If Moonpay is trying to be Stripe, it raises a simple question: why isn't the Stripe of cryptocurrency. Stripe? Stripe actually offered support Bitcoin payments but ultimately dropped it. Their reasoning was that merchants who accepted Bitcoin were not used to the high volatility: a customer might spend $100 on a product, but the merchant could end up receiving $80 if the price of Bitcoin fluctuated during the transaction. Since payment processing is low-margin, and customer service is expensive, the small number of Bitcoin transactions didn't justify the complexity of explaining Bitcoin to customers. Moonpay's crypto-only approach obviates this problem; they focus on the narrow set of merchants and spenders who are already comfortable with crypto volatility. In the long run, Moonpay is banking on volatility falling as cryptocurrency adoption increases. And given the friction of setting up verification in order to be able to use any crypto payment option like this means consumers will want to stick with the first one they use. This dynamic gives the space a strong first mover advantage.
Trend Highlight – Taxes for Crypto
Intuit and H&R Block run ads to make the public feel like taxes are not complicated, but behind the scenes, tax prep companies spend millions every year lobbying the government to make taxes more complicated so they can keep their business. In fact, in many other countries, taxes can be incredibly simple—in Sweden, for example, they can be paid by text message.
The complexity of taxes is partly a function of lobbying, partly a function of the cat-and-mouse game of closing loopholes, and, in the case of cryptocurrency, partly caused by new assets that are bought, sold, and traded in novel ways.
Koinly is a crypto-focused tax product that helps users navigate difficulties like tax lots, airdrops, DeFi interest payments, and trades across multiple exchanges. It sells its software both to individual users and to accountants who need crypto help. Koinly imports lists of transactions and outputs the taxable income that resulted from them, saving people the tedious and error-prone process of running the numbers themselves. One way the company maximizes margins is to charge based on the number of transactions. This number doesn't affect Koinly's own costs in any meaningful way, but it's a good way to identify customers who can afford the product—and probably can't afford to spend hours manually navigating their numbers.

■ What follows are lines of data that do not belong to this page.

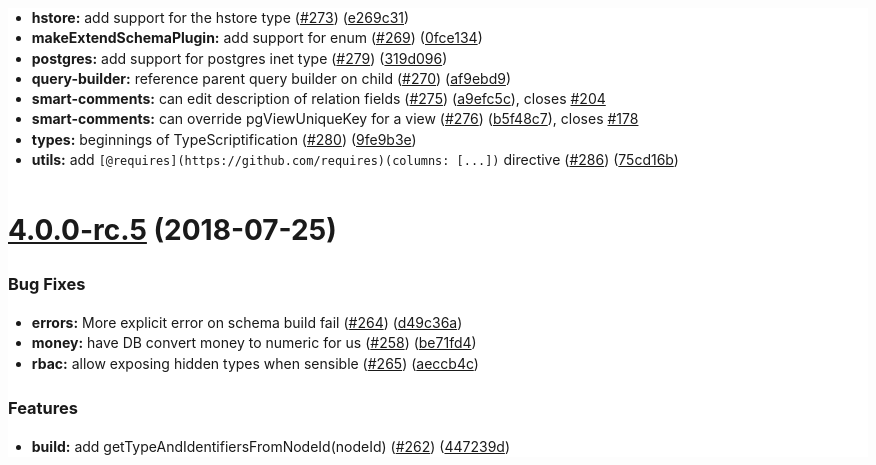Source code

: * **hstore:** add support for the hstore type ([#273](https://github.com/TripleMint/graphile-engine/issues/273)) ([e269c31](https://github.com/TripleMint/graphile-engine/commit/e269c3102860de27d9c5c989d7a5f52b0834d124))
* **makeExtendSchemaPlugin:** add support for enum ([#269](https://github.com/TripleMint/graphile-engine/issues/269)) ([0fce134](https://github.com/TripleMint/graphile-engine/commit/0fce134cac219d196ec97ead668ddbef7140b66c))
* **postgres:** add support for postgres inet type ([#279](https://github.com/TripleMint/graphile-engine/issues/279)) ([319d096](https://github.com/TripleMint/graphile-engine/commit/319d096aaa398403b0ed315424e9fd7f5d8bc133))
* **query-builder:** reference parent query builder on child ([#270](https://github.com/TripleMint/graphile-engine/issues/270)) ([af9ebd9](https://github.com/TripleMint/graphile-engine/commit/af9ebd9ddaf7b507b3559d6a18d365bbca1d6841))
* **smart-comments:** can edit description of relation fields ([#275](https://github.com/TripleMint/graphile-engine/issues/275)) ([a9efc5c](https://github.com/TripleMint/graphile-engine/commit/a9efc5cdba4477d88fce10f3f80b7124b321d89c)), closes [#204](https://github.com/TripleMint/graphile-engine/issues/204)
* **smart-comments:** can override pgViewUniqueKey for a view ([#276](https://github.com/TripleMint/graphile-engine/issues/276)) ([b5f48c7](https://github.com/TripleMint/graphile-engine/commit/b5f48c770cb42704365f1a15d7e8090abaf77bd8)), closes [#178](https://github.com/TripleMint/graphile-engine/issues/178)
* **types:** beginnings of TypeScriptification ([#280](https://github.com/TripleMint/graphile-engine/issues/280)) ([9fe9b3e](https://github.com/TripleMint/graphile-engine/commit/9fe9b3e180f0b8e6322e3c070aecfb4a80838524))
* **utils:** add `[@requires](https://github.com/requires)(columns: [...])` directive ([#286](https://github.com/TripleMint/graphile-engine/issues/286)) ([75cd16b](https://github.com/TripleMint/graphile-engine/commit/75cd16baf7c306686cf34770c0999a4447cc5ce7))



# [4.0.0-rc.5](https://github.com/TripleMint/graphile-engine/compare/v4.0.0-rc.4...v4.0.0-rc.5) (2018-07-25)


### Bug Fixes

* **errors:** More explicit error on schema build fail ([#264](https://github.com/TripleMint/graphile-engine/issues/264)) ([d49c36a](https://github.com/TripleMint/graphile-engine/commit/d49c36a1d7474d7e196dbd5149798dfd80a9926a))
* **money:** have DB convert money to numeric for us ([#258](https://github.com/TripleMint/graphile-engine/issues/258)) ([be71fd4](https://github.com/TripleMint/graphile-engine/commit/be71fd4d7153cfe384770fe6268b5ec736657f05))
* **rbac:** allow exposing hidden types when sensible ([#265](https://github.com/TripleMint/graphile-engine/issues/265)) ([aeccb4c](https://github.com/TripleMint/graphile-engine/commit/aeccb4c51c9c98d5c26eee54088959e32a1f1f2c))


### Features

* **build:** add getTypeAndIdentifiersFromNodeId(nodeId) ([#262](https://github.com/TripleMint/graphile-engine/issues/262)) ([447239d](https://github.com/TripleMint/graphile-engine/commit/447239d60f48a07e284ac26092cddae52cf07c8d))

Koinly’s relationship with the rest of the tax industry is both as a service and a source of leads: for complicated cases, they refer users to CPAs.

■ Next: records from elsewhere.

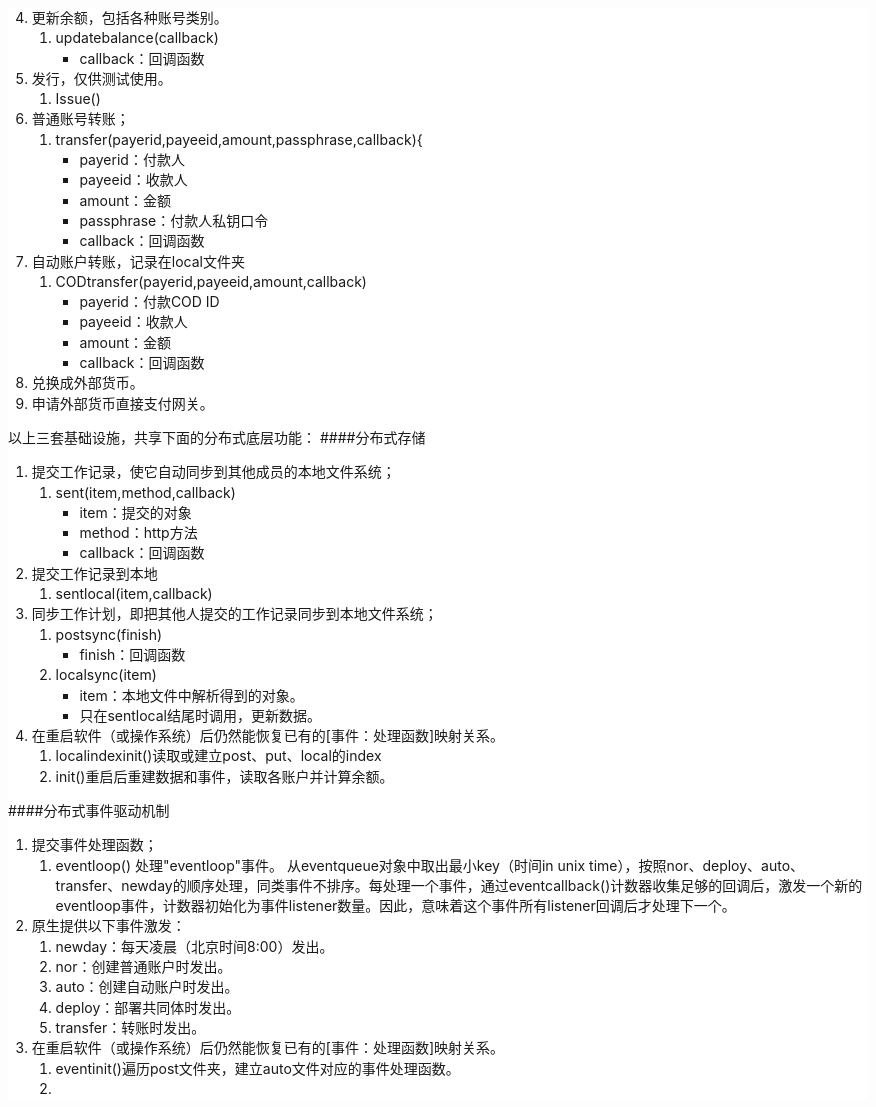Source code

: 4. 更新余额，包括各种账号类别。
	1. updatebalance(callback)
		* callback：回调函数
5. 发行，仅供测试使用。
	1. Issue()
6. 普通账号转账；
	1. transfer(payerid,payeeid,amount,passphrase,callback){
		* payerid：付款人
		* payeeid：收款人
		* amount：金额
		* passphrase：付款人私钥口令
		* callback：回调函数
7. 自动账户转账，记录在local文件夹
	1. CODtransfer(payerid,payeeid,amount,callback)
		* payerid：付款COD ID
		* payeeid：收款人
		* amount：金额
		* callback：回调函数
8. 兑换成外部货币。
9. 申请外部货币直接支付网关。

以上三套基础设施，共享下面的分布式底层功能：
####分布式存储
1. 提交工作记录，使它自动同步到其他成员的本地文件系统；
	1. sent(item,method,callback)
		* item：提交的对象
		* method：http方法
		* callback：回调函数
2. 提交工作记录到本地
	1. sentlocal(item,callback)
3. 同步工作计划，即把其他人提交的工作记录同步到本地文件系统；
	1.  postsync(finish)
		* finish：回调函数
	2. localsync(item)
		* item：本地文件中解析得到的对象。
		* 只在sentlocal结尾时调用，更新数据。
4. 在重启软件（或操作系统）后仍然能恢复已有的[事件：处理函数]映射关系。
	1. localindexinit()读取或建立post、put、local的index
	2. init()重启后重建数据和事件，读取各账户并计算余额。

####分布式事件驱动机制
1. 提交事件处理函数；
	1. eventloop() 处理"eventloop"事件。	从eventqueue对象中取出最小key（时间in unix time），按照nor、deploy、auto、transfer、newday的顺序处理，同类事件不排序。每处理一个事件，通过eventcallback()计数器收集足够的回调后，激发一个新的eventloop事件，计数器初始化为事件listener数量。因此，意味着这个事件所有listener回调后才处理下一个。
2. 原生提供以下事件激发：
	1. newday：每天凌晨（北京时间8:00）发出。
	2. nor：创建普通账户时发出。
	3. auto：创建自动账户时发出。
	4. deploy：部署共同体时发出。
	5. transfer：转账时发出。
3. 在重启软件（或操作系统）后仍然能恢复已有的[事件：处理函数]映射关系。
	1. eventinit()遍历post文件夹，建立auto文件对应的事件处理函数。
	2.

With the growth of alternative assets like cryptocurrency and NFTs, there’s room for a tax preparation service that can displace the legacy incumbents in this $100 billion industry, first by solving specialized problems and then extending their service to the entire tax prep process. Cryptocurrencies collectively have a two trillion dollar market value, and since the prices for most of them started close to zero, and are extremely volatile, many holders have large capital gains—which means a healthy budget for doing their taxes, and a lot of paperwork if they try to do taxes themselves.